By Greg Clark, October 30, 1920

There are the Aggressively Efficient Kind, Who Regard Every Passenger as a Potential Trickster, and the Courteous Variety, Who Look After Everybody’s Comfort

Which would you rather have:

The street car conductor who stands just inside the door of the car (not the P.A.Y.E. kind), and who holds up the procession by taking fares as you enter, thus creating a jam on the back steps and causing several people to be left behind?

Or the one who lets all on board and then jams his way through collecting fares?

The first types becoming numerous on the Toronto cars. He is a sort of half-way Pay-As-You-Enter person. But the only difficulty is this that while on the regular P.A.Y.E. cars the car cannot start till the back door is closed, under this other system of collecting at the door to save hunting them up and down the car, the motorman starts the car as soon as he likes. And usually it means a terrific jam on the back platform, a dozen people left behind, while there is still plenty of room forward in the car.

It is a fine scheme for the conductor. It saves him struggling up and down the car, and it saves his voice. But it is a poor stunt as far as the passengers are concerned. And conductors are practicing it more and more.

Are conductors becoming more polite and human?

There is one little, knock-kneed big mustachioed fellow on a cross-town line, who creates more unrest than the Bolsheviki in the section of the city his car serves. It is impossible to ride a complete trip with him without at least one scene.

He sits at his Pay-As-You-Enter fare-box alert as a mink. His beady eyes gleam with distrust. To him, all men, women and children are sneaks and cheats. When a crowd gets on at a main transfer point, he works himself into a frenzy of worry. He frantically holds back the crowd while he scrutinizes each transfer. Unless you wave your ticket before his nose and place it ostentatiously in the box, he is liable to follow you up the car, after his doors are closed, and demand a fare from you, swearing you didn’t pay.

He may be efficient. Enormously efficient. But some day someone is likely to take a most efficient pass at him, on general principle.

Here is a sample of his manners:

A middle-aged lady, quietly dressed, with the kindly look of a homey mother, who only gets out once or twice a month, boarded the car.

She presented her transfer, and started to pass into the car.

“Hold on there,” snarled this conductor. “This thing’s no good!”

“I beg your pardon?” said the lady, nervously.

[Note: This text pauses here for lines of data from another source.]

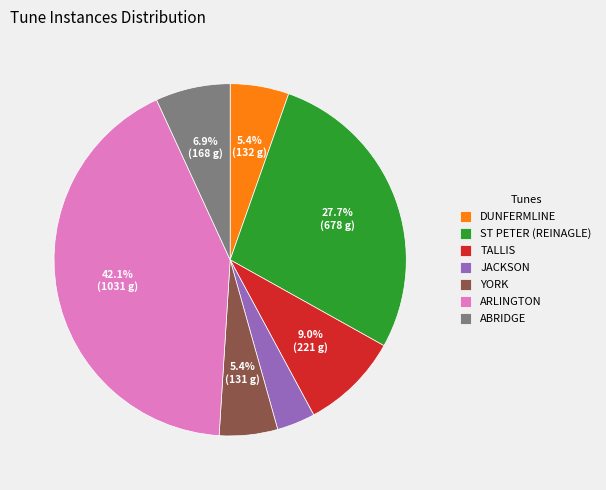

The ARLINGTON slice represents 28% of the pie. True or false?

False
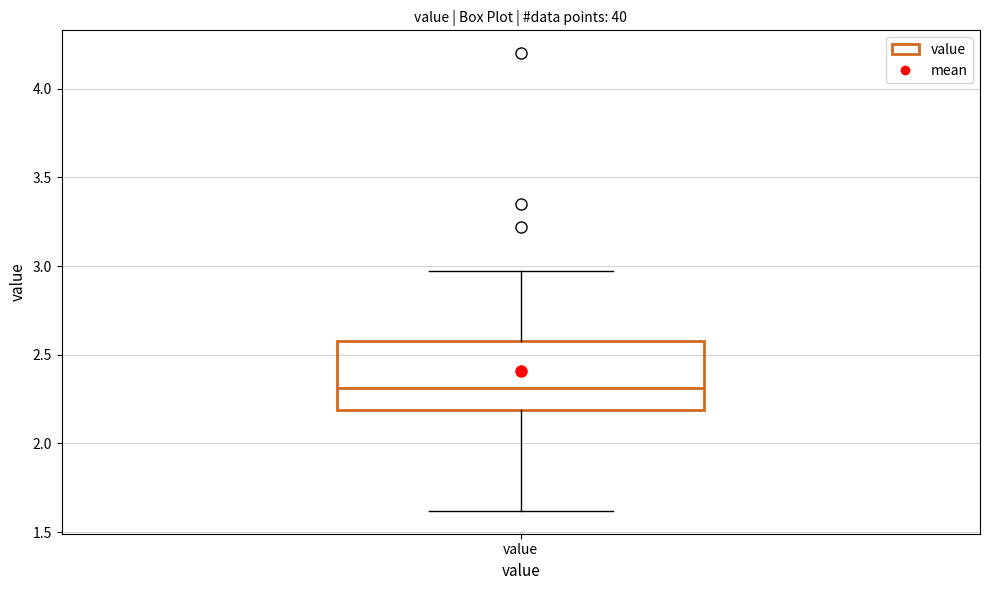

Where does the lower whisker of the box for value end on the y-axis? The values are not printed on the chart, so give them approximately, as read against the axis.

1.60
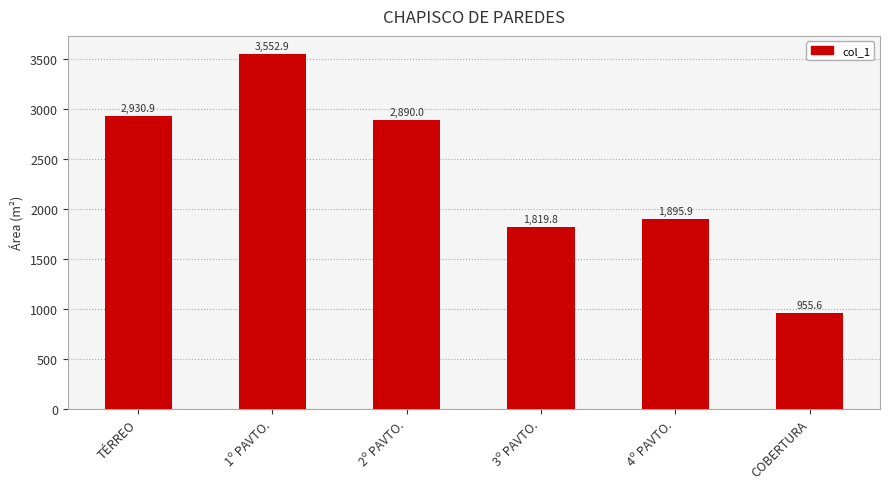

Where does the data first go above 2889?

TÉRREO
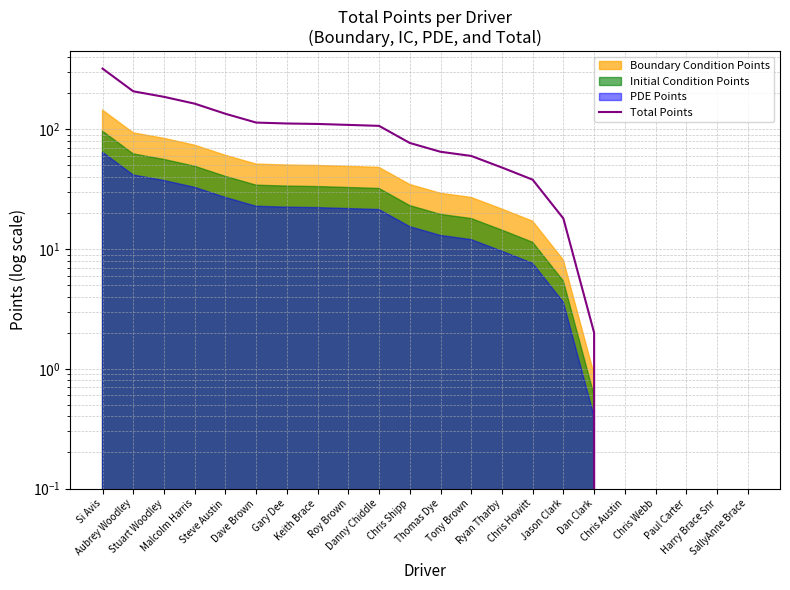

What is the value of the 13th point from the left?

60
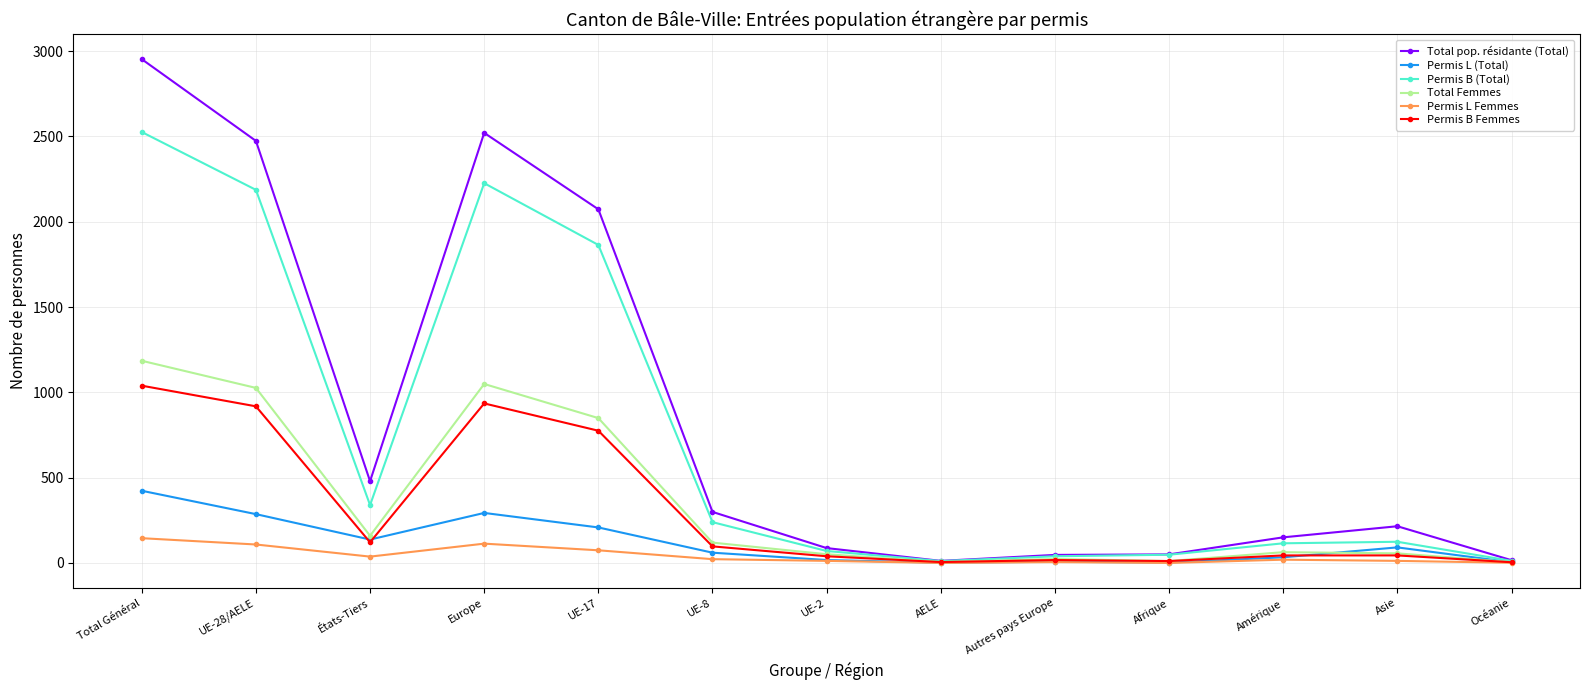

What is the spread (max minus min) of values at Asie?

203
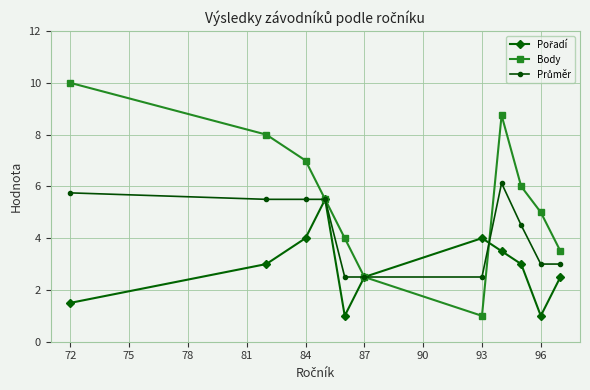

What is the value of the Body point at the 4th from the left?

5.5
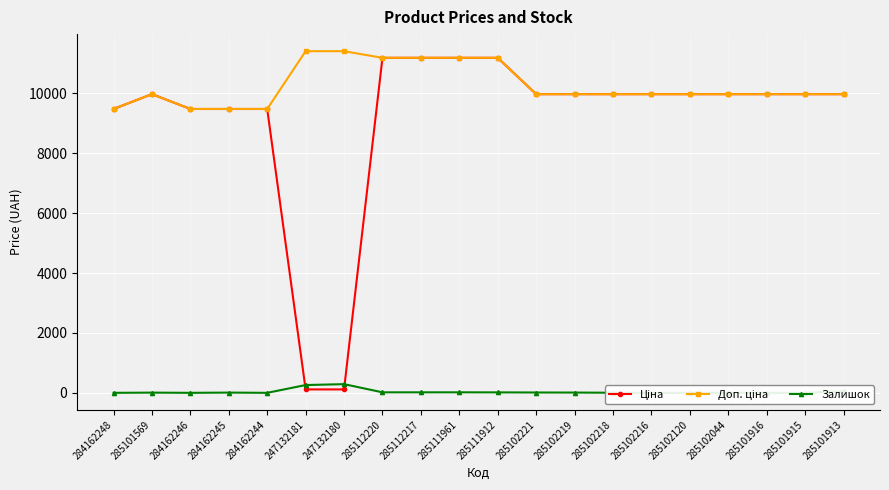

At 285111961, list the series in order from largest to smallest.

Ціна, Доп. ціна, Залишок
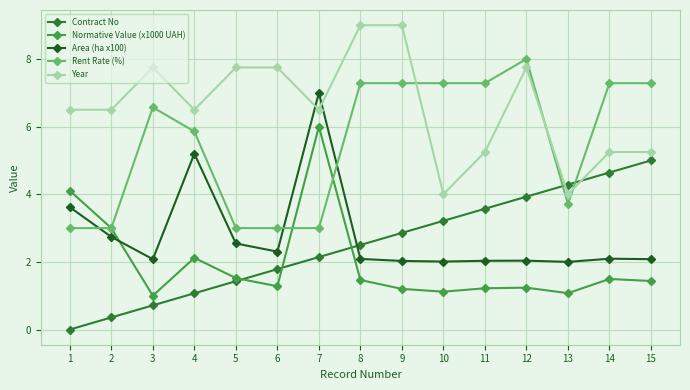

Rank the series by their maximum value, from lowest to highest.

Contract No, Normative Value (x1000 UAH), Area (ha x100), Rent Rate (%), Year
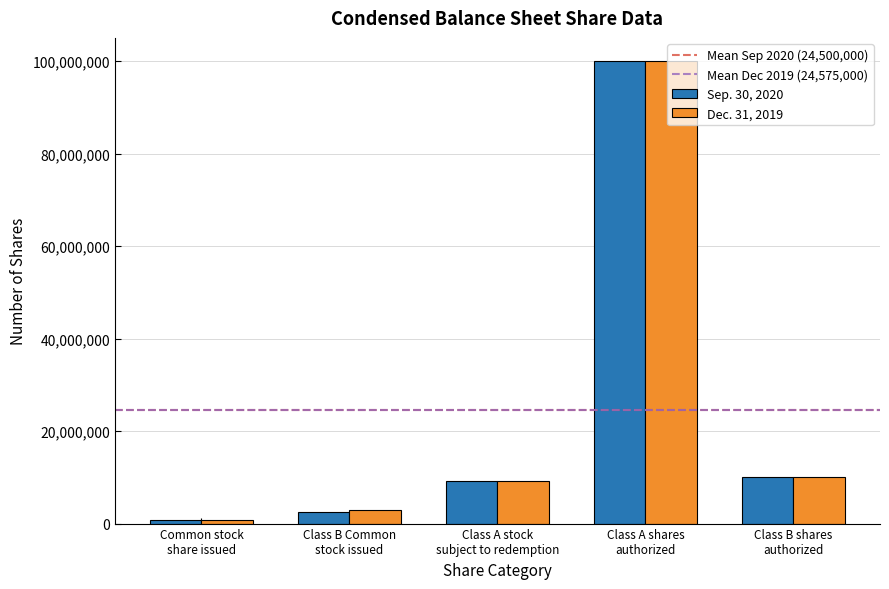

Reading left to right, list all the values displayed in this chart.

Sep. 30, 2020: Common stock
share issued=736213	Class B Common
stock issued=2500000	Class A stock
subject to redemption=9263787	Class A shares
authorized=100000000	Class B shares
authorized=10000000
Dec. 31, 2019: Common stock
share issued=691773	Class B Common
stock issued=2875000	Class A stock
subject to redemption=9308227	Class A shares
authorized=100000000	Class B shares
authorized=10000000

“Put a ticket in here,” said the conductor, with the knowing air of a martyr to human trickery. “You can’t get by with this.”

“What’s the matter with it?” asked the lady.

“What’s the matter with it! Why, you can’t travel all over the city on a transfer. Put in your fare.”

Meanwhile the car was lurching on its way. The lady was still standing. The passengers all staring.

“I don’t understand,” said the lady.

“Oh, don’t you! Well, this is punched from the same part of the city you are going to.”

The lady stated where she had got on.

“No, you got on at the west end of the line,” replied the conductor.

The lady, with tears of indignation in her eyes, paid another fare and entered the car.

A man sitting near the back rose and accosted the conductor.

“You would sooner believe,” said he, “that everybody is a liar, than that other conductor was careless? You believe that for five cents a lady would lie, rather than that a stupid or slipshod conductor would punch a wrong place on the transfer? I pity you, you runt! Now, you punch my transfer correctly!”

And the passenger pointed out an error in the transfer given him by this same conductor,

But it did no good, beyond relieving the feelings of everybody in the car. For a couple of afternoons later, this same fellow was raising trouble as usual. The railway company would do well to promote this old bear to be an inspector, as to save the public.

On the other hand, on the Queen line, is a stout, middle-aged conductor, who has been with the railway for years. It hasn’t soured his temper. If you pause to pay your fare to him as you enter, to save him following you up the car, he invariably says “thank you.” He never starts the car with women on the step, and always warns, even when crowds are thickest, that he starting. He helps old people off and on his car. When a crippled person, a soldier, for instance, boards the car, this conductor calls attention to the fact by asking people to sit closer, thus always getting a seat for the unfortunate one; for most people will give their places if they see that a person is crippled. He examines not only all the transfers he receives, but every transfer he issues. And there is no conductor in Toronto who gets more “good mornings” from his passengers. For his unfailing courtesy and consideration are noted and appreciated by public that is decent if given half a chance.


Editor’s Note: P.A.Y.E. (Pay-As-You-Enter), was a new type of streetcar introduced at this time, that would be common to all future bus riders. Rather than have passengers enter from any door, and requiring conductors to collect fares by walking up and down the aisle, these had only one entrance, with the rear door for exit only. This meant you had to pay as you got on, and allowed for fewer staff needed in streetcars, and allowed for faster trips.

“Bolsheviki” was the common plural used in English shortly after the Russian Revolution for Bolsheviks.